I wouldn't buy their stock even if I was looking to invest in AI.

[–] GamingChairModel@lemmy.world 7 points 1 day ago

And, as I understand it, Anthropic hasn't committed as much spending to building out new data centers, and has setup their operations to be GPU agnostic, so they can keep flexibility between NVIDIA GPUs, Google TPUs, and Amazon Trainium, and play the data center pricing game. Anthropic is better positioned to survive an AI winter (and I believe it's coming soon).

[–] T156@lemmy.world 2 points 22 hours ago* (last edited 22 hours ago)

Their reputation is also a bit in the toilet, because people hear "AI" and think of ChatGPT.

So "man hospitalised after AI suggested he put glue on pizza for tackiness" would have people think he was using it, when he might well have been using a different LLM.

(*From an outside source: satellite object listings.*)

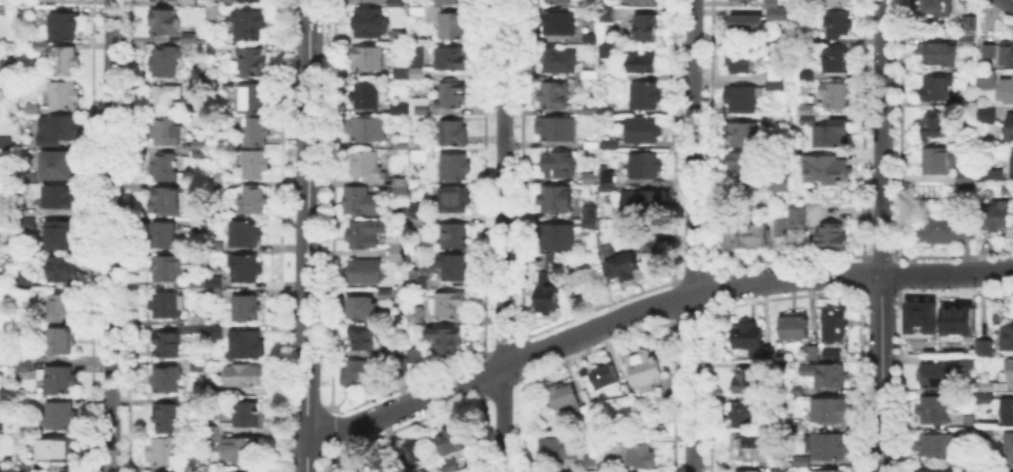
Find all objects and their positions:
building: (164, 0)
building: (743, 0)
building: (251, 1)
building: (559, 1)
building: (452, 2)
building: (643, 2)
building: (835, 2)
road: (1009, 2)
building: (190, 3)
building: (395, 3)
building: (933, 8)
building: (417, 9)
building: (771, 11)
building: (213, 13)
building: (608, 13)
building: (164, 23)
building: (249, 24)
building: (559, 24)
building: (453, 25)
building: (837, 25)
building: (968, 25)
building: (64, 26)
building: (374, 26)
building: (741, 26)
building: (646, 28)
building: (188, 35)
building: (589, 36)
building: (967, 41)
building: (190, 47)
building: (601, 49)
building: (990, 52)
building: (1007, 55)
building: (940, 56)
building: (417, 57)
building: (742, 58)
building: (450, 59)
building: (727, 59)
building: (63, 60)
building: (367, 60)
building: (640, 61)
building: (837, 61)
building: (559, 62)
building: (164, 63)
building: (250, 63)
building: (403, 73)
building: (416, 73)
building: (775, 75)
building: (588, 76)
building: (808, 77)
building: (986, 83)
building: (773, 85)
building: (3, 86)
building: (936, 88)
building: (1006, 92)
building: (834, 94)
building: (365, 95)
building: (451, 95)
building: (64, 96)
building: (553, 96)
building: (646, 97)
building: (164, 98)
building: (253, 100)
building: (742, 101)
building: (398, 107)
building: (421, 107)
building: (598, 109)
building: (32, 110)
building: (983, 114)
building: (766, 120)
building: (933, 125)
building: (60, 129)
building: (1008, 130)
building: (367, 131)
building: (559, 131)
building: (253, 132)
building: (164, 133)
building: (452, 133)
building: (743, 135)
building: (829, 135)
building: (643, 136)
road: (881, 137)
building: (963, 140)
building: (4, 141)
building: (418, 142)
building: (197, 144)
building: (610, 144)
building: (402, 145)
building: (591, 147)
building: (201, 156)
building: (419, 157)
building: (1012, 160)
building: (936, 161)
building: (364, 164)
building: (823, 164)
building: (64, 166)
building: (558, 166)
building: (646, 166)
building: (254, 167)
building: (743, 167)
building: (455, 168)
building: (163, 169)
building: (969, 173)
building: (607, 178)
building: (217, 179)
building: (589, 179)
building: (780, 185)
building: (402, 187)
building: (58, 197)
building: (454, 200)
building: (5, 201)
building: (555, 201)
building: (364, 202)
building: (166, 203)
building: (255, 203)
building: (643, 206)
building: (589, 211)
building: (797, 217)
building: (995, 217)
building: (414, 222)
building: (588, 222)
building: (941, 231)
building: (248, 234)
road: (691, 235)
building: (747, 235)
building: (59, 236)
road: (110, 236)
building: (163, 236)
road: (306, 236)
road: (501, 236)
building: (362, 238)
building: (455, 238)
building: (555, 239)
building: (832, 239)
building: (644, 241)
building: (613, 247)
building: (215, 248)
building: (604, 249)
building: (402, 252)
building: (553, 260)
building: (625, 266)
building: (62, 270)
building: (167, 270)
building: (246, 270)
building: (454, 270)
building: (366, 272)
road: (947, 274)
building: (195, 281)
building: (214, 281)
building: (584, 283)
building: (418, 284)
building: (386, 292)
building: (212, 293)
building: (546, 301)
building: (168, 305)
building: (449, 306)
building: (62, 308)
building: (361, 308)
building: (246, 310)
building: (919, 316)
building: (416, 318)
building: (955, 319)
building: (195, 326)
building: (795, 327)
building: (835, 327)
building: (214, 331)
road: (587, 331)
building: (749, 336)
building: (361, 338)
building: (1008, 340)
building: (446, 341)
building: (62, 342)
building: (167, 346)
building: (245, 346)
building: (985, 350)
building: (384, 353)
building: (813, 354)
building: (832, 356)
building: (417, 357)
building: (23, 360)
building: (967, 363)
building: (401, 368)
building: (644, 371)
road: (880, 373)
building: (1010, 373)
building: (363, 375)
building: (605, 376)
building: (829, 376)
building: (244, 377)
building: (936, 378)
building: (166, 380)
building: (58, 381)
building: (747, 381)
building: (986, 386)
building: (213, 388)
building: (798, 391)
building: (564, 397)
building: (985, 399)
building: (580, 411)
building: (934, 411)
building: (831, 412)
building: (1007, 412)
building: (60, 416)
building: (247, 416)
building: (743, 416)
building: (169, 418)
building: (797, 426)
building: (212, 435)
building: (985, 436)
building: (453, 442)
building: (557, 447)
building: (751, 447)
building: (935, 447)
building: (241, 450)
building: (57, 451)
building: (820, 451)
building: (1009, 451)
building: (164, 453)
building: (631, 453)
building: (412, 455)
building: (591, 460)
building: (451, 466)
building: (780, 467)
building: (932, 469)
building: (743, 470)
building: (828, 470)
building: (984, 470)
building: (239, 471)
building: (1009, 471)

[–] kromem@lemmy.world 3 points 1 day ago

It's true.

The field is moving so fast that things can change quickly, but the American labs are so caught up in saddling their models with safety overhead that the recent Chinese models are very close in practical use to the flagship American models if not pulling ahead (Sora vs Seedance 2).

I don't really need to solve Erdős problems in my day to day. Outside of increasingly edge case eval competition, I'm not sure what OpenAI brings that literally everyone else isn't also capable of providing (and more).

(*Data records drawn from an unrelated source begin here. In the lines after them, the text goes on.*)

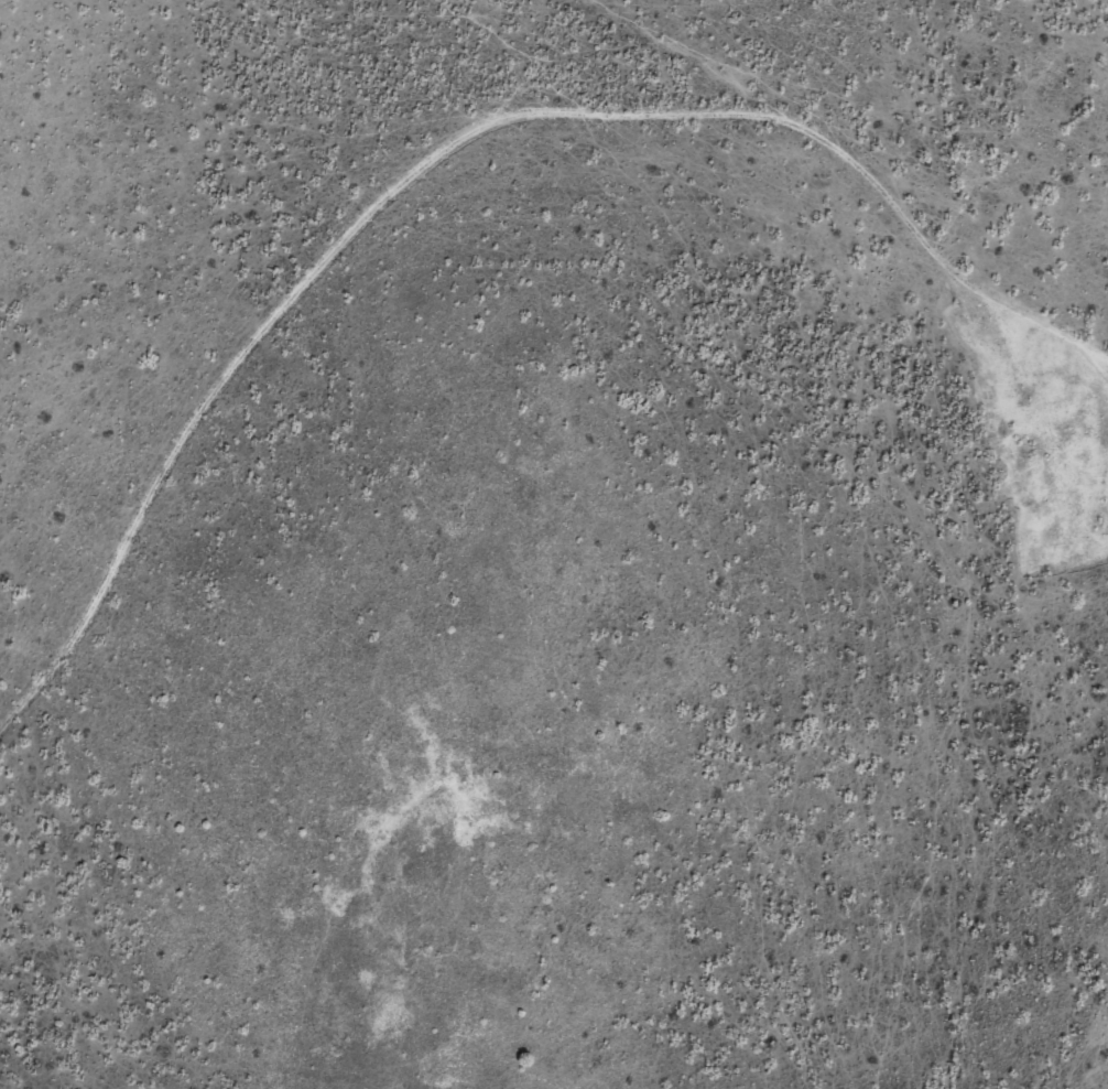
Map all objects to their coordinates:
road: (603, 37)
road: (893, 200)
road: (272, 355)

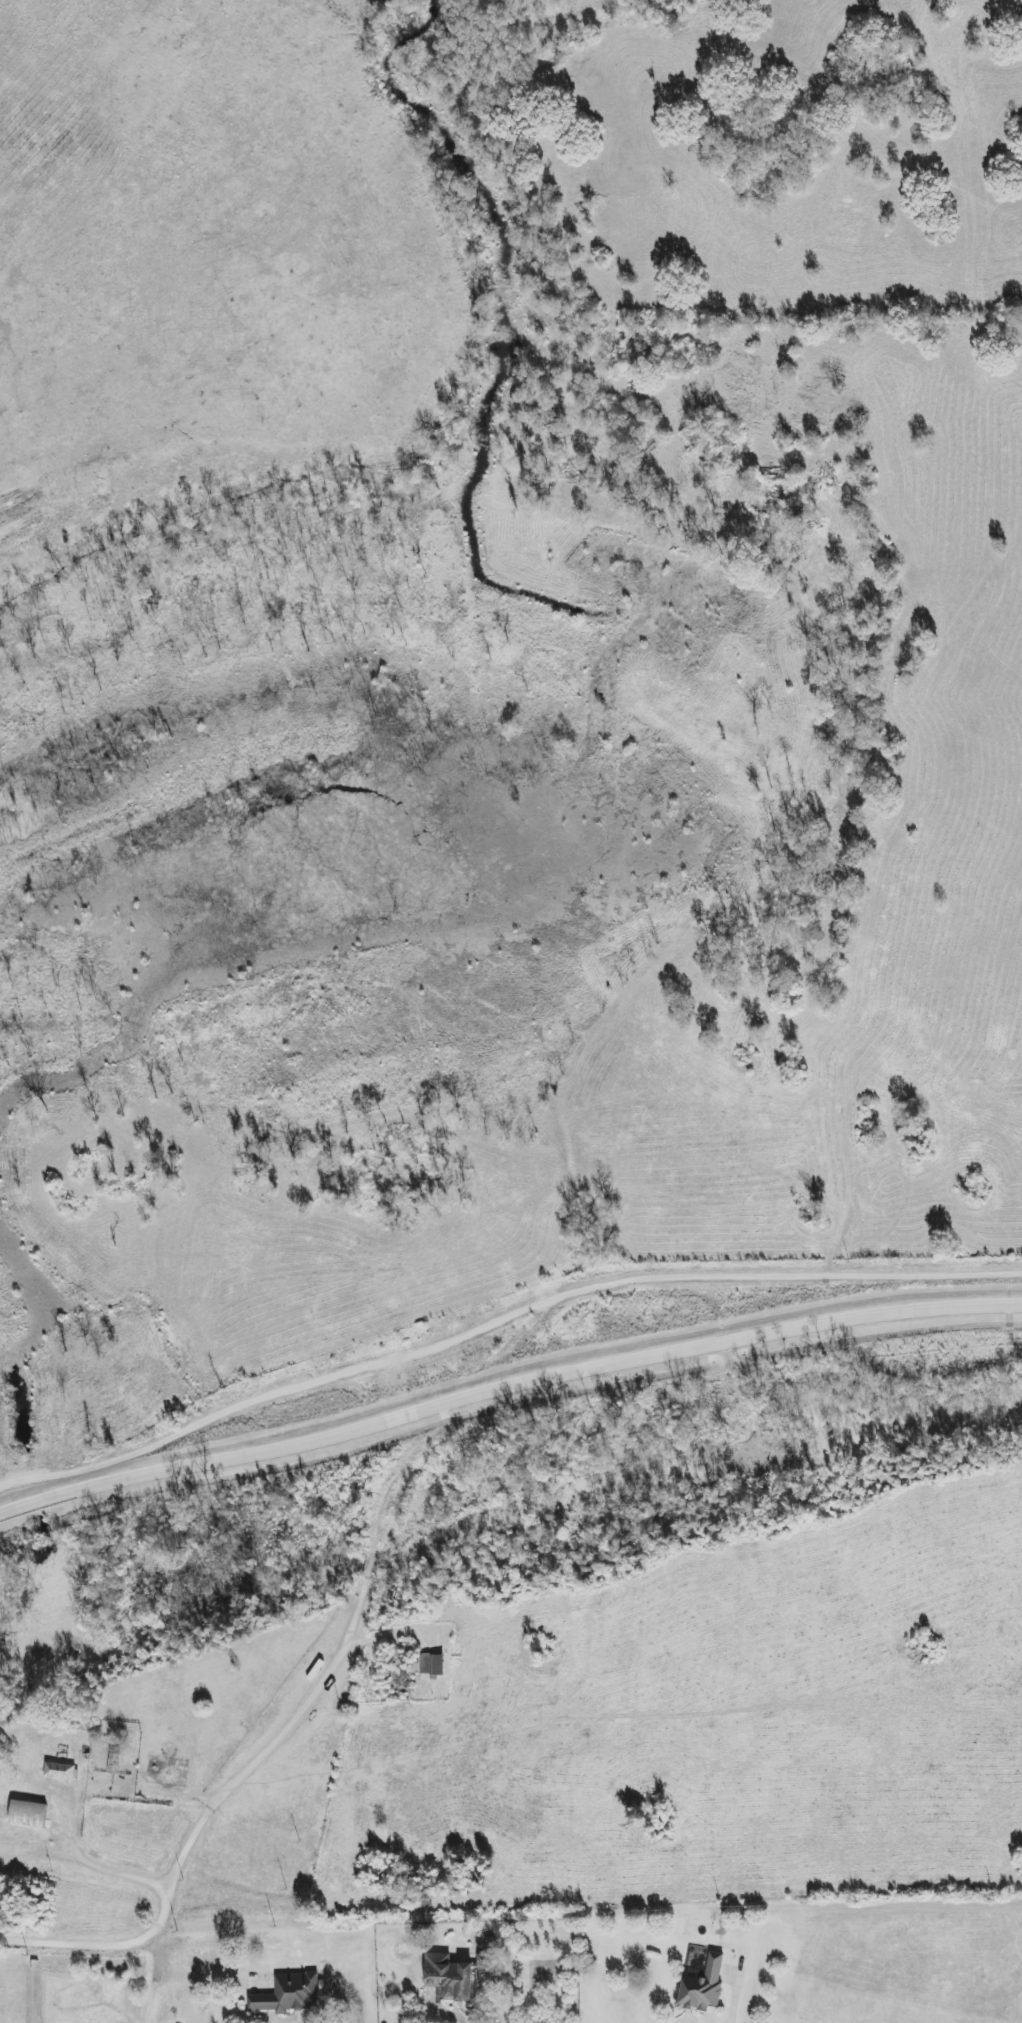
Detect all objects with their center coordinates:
road: (499, 1326)
road: (506, 1391)
road: (381, 1516)
river: (509, 1522)
building: (430, 1664)
building: (112, 1760)
building: (59, 1771)
road: (260, 1771)
building: (26, 1814)
road: (89, 1862)
road: (60, 1943)
building: (481, 1962)
building: (448, 1977)
building: (703, 1986)
building: (287, 1994)
road: (443, 2009)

I'd maybe invest in Anthropic for an IPO if they turned around their own saddling of models and played nicer with open platforms, but if Claude is just going to get more and more anxious due to excessive red teaming and CC fall further and further behind stuff like Hermes Agent, they too are going to fall by the wayside as open models become the dominant inference for open infrastructure.

[–] XLE@piefed.social -5 points 1 day ago (2 children)

Their models may also be based on US models.

It'll be hard for derivative models to innovate if their host organism has died.

[–] T156@lemmy.world 5 points 21 hours ago* (last edited 21 hours ago) (1 children)

Distillation isn't stealing the original model, though. It just uses the models to make synthetic training data to train their own thing. They aren't stealing the model itself.

Plus, a lot of companies do it. Anthropic's Claude was calling itself DeepSeek for a while.

It also doesn't seem like as big a deal as Anthropic and Open AI make it look, IMO. Them treating it like a national security issue where the company gets its models stolen from under its nose just comes across like a media company claiming that every download is a copy they would otherwise have sold at full price, and thus they have accrued trillions of dollars in damages.

I could, in theory, take a bunch of google Gemini outputs, and train a GPT-2 model on them. That doesn't mean that I've recreated Gemini, nor does it mean that i've stolen it from Google, either.

To top it all off, it's not like their services were abused. The companies were presumably paid appropriately for the usage.

[–] Crozekiel@lemmy.zip 2 points 9 hours ago

I don't understand how anyone can keep a straight face when they hear an AI company crying about another AI company "stealing" from them while they go before lawmakers and argue that if they weren't allowed to steal stuff, AI wouldn't exist... I immediately picture the Always Sunny meme "oh, did someone get addicted to crack" Crying motions.